> [EXTRACT]
• • • •

Military and economic warfare rocked the financial markets in late February. Beyond the unthinkable human impact, the Russia-Ukraine conflict has had sizeable short- and long-term implications for commodities markets.
The S&P GSCI ended the month up 8.8%, driven higher by fears over the continuity of energy supplies in Europe, the dominance of Russia as a supplier of key industrial metals, the shutdown of international transport routes, and the importance of the region in global grain markets.
The raft of new economic sanctions, as well as announcements by major oil and gas multinationals that they will exit Russian operations and joint ventures, were sufficient to push Brent Crude Oil past the USD 100 per barrel level for the first time in seven years by the end of the month. Plans for a coordinated global crude stocks release did little to temper market sentiment. The S&P GSCI Energy rose 9.7% over the month. Longer term, the conflict has laid bare Europe’s dependence on Russian energy supplies and could hasten the shift to alternative supplies, both conventional and renewable. The energy complex may remain volatile, as the risk of losing access to Russian supplies hangs over the global economy.
In addition to energy, Russia is a major player in several energy transition metals. The S&P GSCI Industrial Metals jumped 7.3% in February, with aluminium touching a record high. Many of the metals markets have continued to be characterized by lingering COVID-19-related supply chain challenges, along with strong demand, and the restrictions on Russian raw materials have already had a cumulative impact on availability. The S&P GSCI Nickel rose 9.0% over the month. While the electric vehicle (EV) sector is a smaller user of nickel than stainless steel, the exponential rise in EV adoption has had a notable pull on nickel stocks.
Gold has been the laggard in the commodities complex for much of the past year, but it saw a resurgence in demand as a safe haven asset during the final days of February. The S&P GSCI Gold gained 5.8% over the month. Gold has historically performed strongly during periods of crisis but in the current ongoing tailwinds from central bank purchases, inflation expectations, and its role as the asset of last resort may be tempered by tightening monetary policy and competition from alternatives such as cryptocurrencies.

• • • •

> [PROBLEM STATEMENT] According to the commodities market commentary, by how much did the S&P GSCI Industrial Metals rise in February?

> [SOURCE MATERIAL]
• • • •

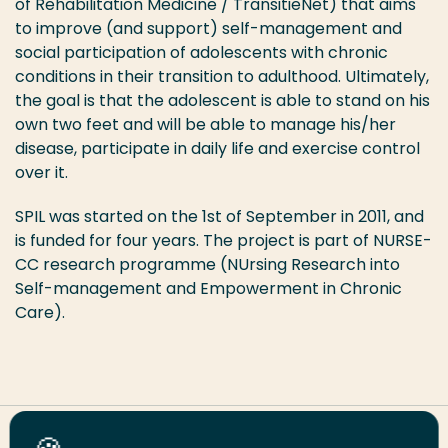
of Rehabilitation Medicine / TransitieNet) that aims
to improve (and support) self-management and
social participation of adolescents with chronic
conditions in their transition to adulthood. Ultimately,
the goal is that the adolescent is able to stand on his
own two feet and will be able to manage his/her
disease, participate in daily life and exercise control
over it.
SPIL was started on the 1st of September in 2011, and
is funded for four years. The project is part of NURSE-
CC research programme (NUrsing Research into
Self-management and Empowerment in Chronic
Care).
Share this page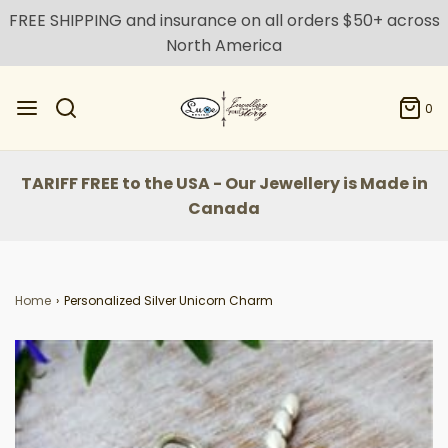
FREE SHIPPING and insurance on all orders $50+ across
North America
0
TARIFF FREE to the USA - Our Jewellery is Made in
Canada
Home
›
Personalized Silver Unicorn Charm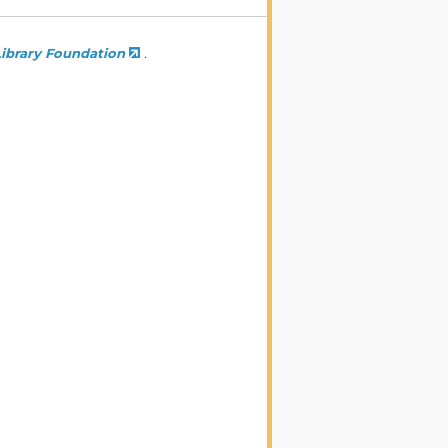
ibrary Foundation
.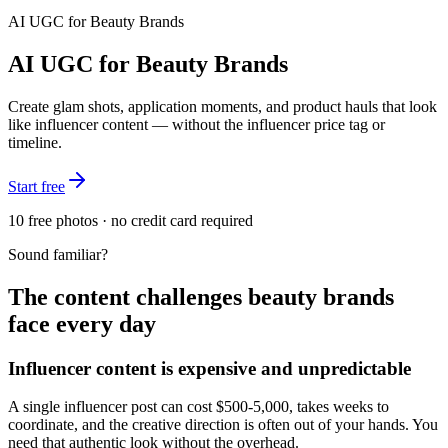
AI UGC for
Beauty Brands
AI UGC for Beauty Brands
Create glam shots, application moments, and product hauls that look
like influencer content — without the influencer price tag or
timeline.
Start free
10 free photos · no credit card required
Sound familiar?
The content challenges
beauty brands
face every day
Influencer content is expensive and unpredictable
A single influencer post can cost $500-5,000, takes weeks to
coordinate, and the creative direction is often out of your hands. You
need that authentic look without the overhead.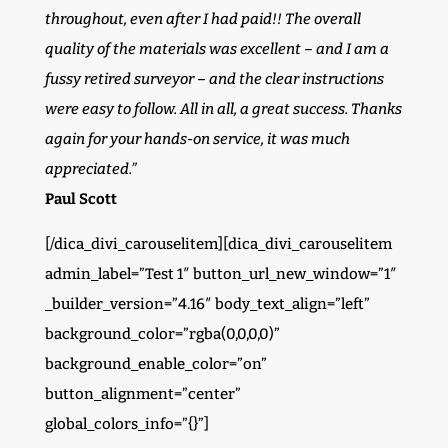
throughout, even after I had paid!! The overall
quality of the materials was excellent – and I am a
fussy retired surveyor – and the clear instructions
were easy to follow. All in all, a great success. Thanks
again for your hands-on service, it was much
appreciated.”
Paul Scott
[/dica_divi_carouselitem][dica_divi_carouselitem
admin_label=”Test 1″ button_url_new_window=”1″
_builder_version=”4.16″ body_text_align=”left”
background_color=”rgba(0,0,0,0)”
background_enable_color=”on”
button_alignment=”center”
global_colors_info=”{}”]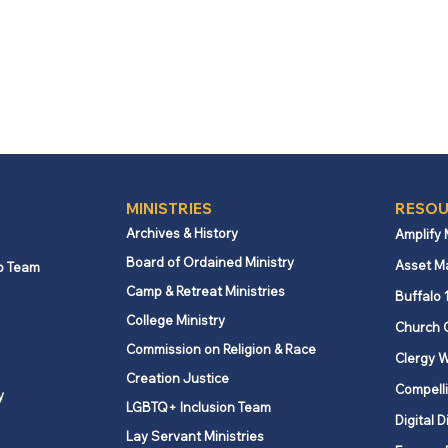
MINISTRIES
RESOU
Archives & History
Amplify
Board of Ordained Ministry
Asset M
p Team
Camp & Retreat Ministries
Buffalo 
College Ministry
Church 
Commission on Religion & Race
Clergy W
Creation Justice
Compelli
y
LGBTQ+ Inclusion Team
Digital D
Lay Servant Ministries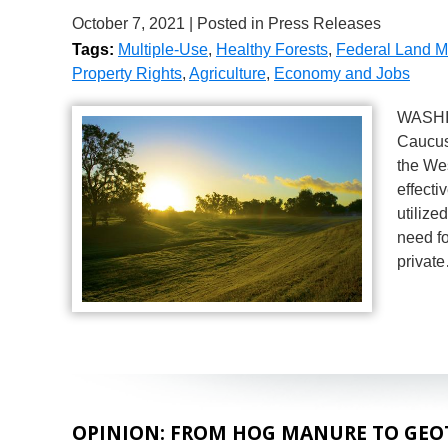
October 7, 2021
| Posted in Press Releases
Tags:
Multiple-Use
,
Healthy Forests
,
Federal Land 
Property Rights
,
Agriculture
,
Economy and Jobs
WASHIN
Caucus
the We
effecti
utilize
need fo
privat
OPINION: FROM HOG MANURE TO GEO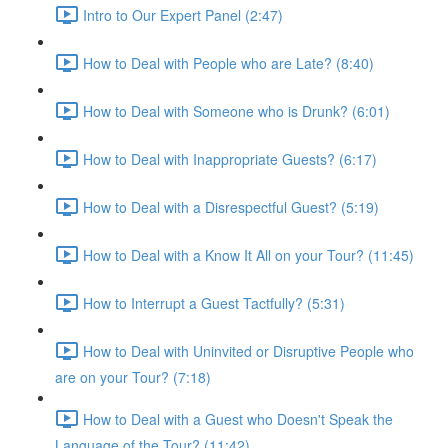
Intro to Our Expert Panel (2:47)
How to Deal with People who are Late? (8:40)
How to Deal with Someone who is Drunk? (6:01)
How to Deal with Inappropriate Guests? (6:17)
How to Deal with a Disrespectful Guest? (5:19)
How to Deal with a Know It All on your Tour? (11:45)
How to Interrupt a Guest Tactfully? (5:31)
How to Deal with Uninvited or Disruptive People who
are on your Tour? (7:18)
How to Deal with a Guest who Doesn't Speak the
Language of the Tour? (11:42)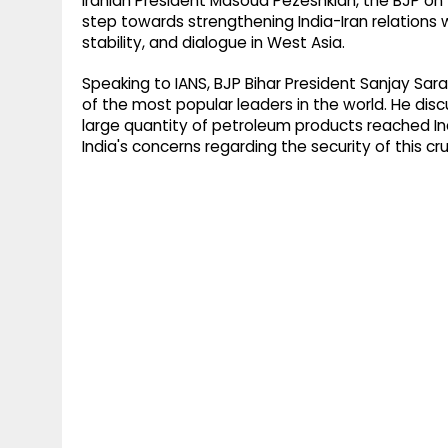
Iranian President Masoud Pezeshkian, the BJP on
step towards strengthening India-Iran relations
stability, and dialogue in West Asia.
Speaking to IANS, BJP Bihar President Sanjay Sarao
of the most popular leaders in the world. He disc
large quantity of petroleum products reached In
India's concerns regarding the security of this cr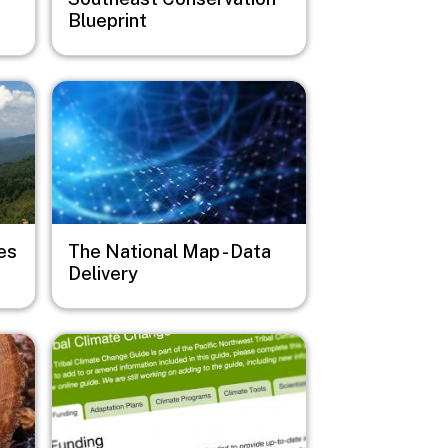
Blueprint
Image
es
The National Map - Data
Delivery
Image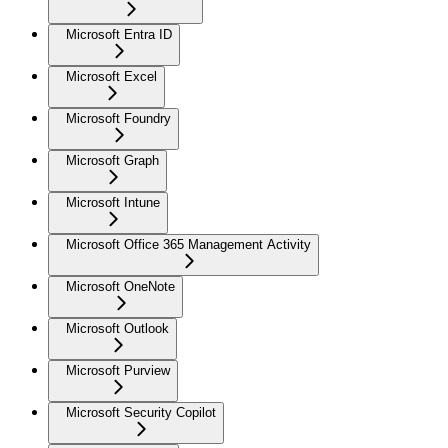
Microsoft Entra ID
Microsoft Excel
Microsoft Foundry
Microsoft Graph
Microsoft Intune
Microsoft Office 365 Management Activity
Microsoft OneNote
Microsoft Outlook
Microsoft Purview
Microsoft Security Copilot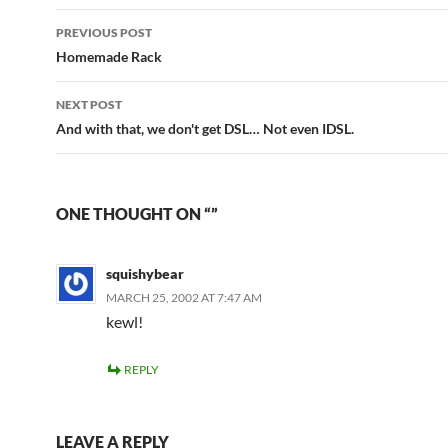
Post
PREVIOUS POST
navigation
Homemade Rack
NEXT POST
And with that, we don't get DSL… Not even IDSL.
ONE THOUGHT ON “”
squishybear
MARCH 25, 2002 AT 7:47 AM
kewl!
REPLY
LEAVE A REPLY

• • • •

> [RESULT OF THE TASK] It jumped 7.3%.